Which PK model best describes a drug that is activated in the liver to form an active metabolite, requiring formation and clearance terms for both parent and metabolite?

The key idea is to represent the drug as it is activated in the liver to a separate active metabolite, with explicit processes for making the metabolite and for clearing both the parent and the metabolite. A model that includes a formation term for converting the parent into the active metabolite (often noted as Vf) along with separate clearance terms for the parent (CL_parent) and for the metabolite (CL_met) directly mirrors this biology. If you add nonlinear kinetics (Km and Vmax), you can capture saturable activation—where the rate of metabolism changes with concentration—which is common in hepatic activation pathways.
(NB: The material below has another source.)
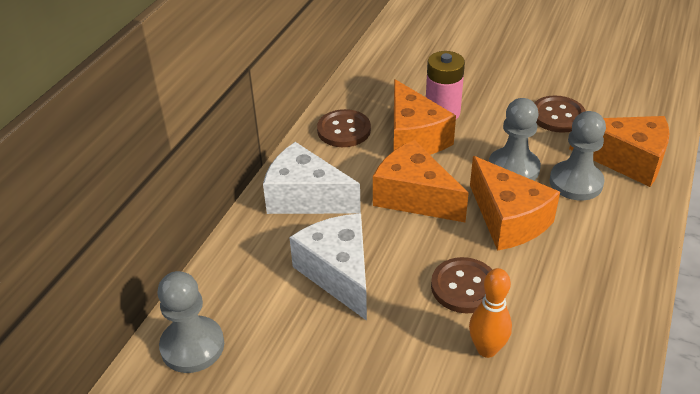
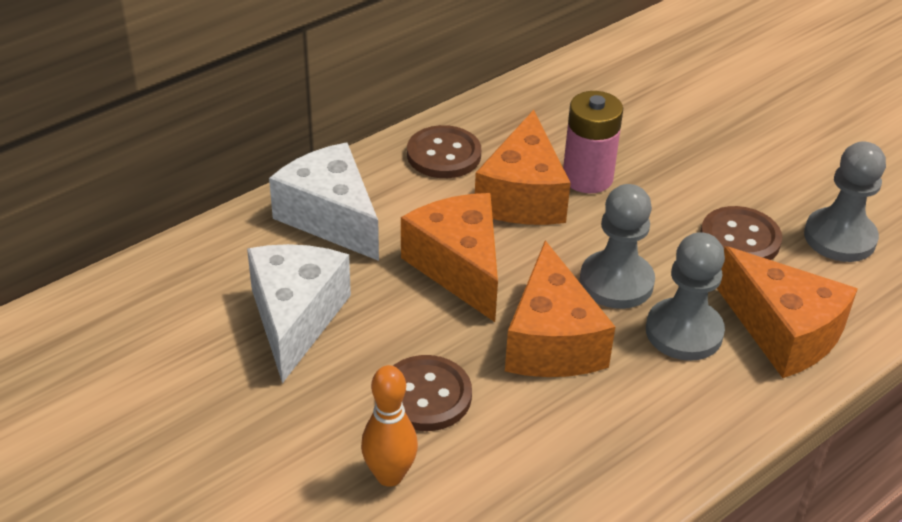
camera: 25 degrees right, 0 degrees up
(192, 346) = (80, 329): grey pawn -> grey pawn (839, 237)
This structure lets you describe how the parent is reduced as it forms the metabolite, how the metabolite appears and is cleared, and how their concentrations relate over time, all of which are essential when the therapeutic effect comes from the metabolite. Other models fall short because they either ignore the metabolite altogether, or miss the formation step that creates the active metabolite from the parent, or assume instantaneous activation with no subsequent clearance. A simple parent-only clearance approach cannot account for the presence and kinetics of the active metabolite. A model with two metabolites but no formation term lacks the mechanism to generate those metabolites from the parent. A fixed-dose, instantaneous-activation model removes the dynamic processes of formation and elimination entirely, failing to describe how concentrations change over time after dosing.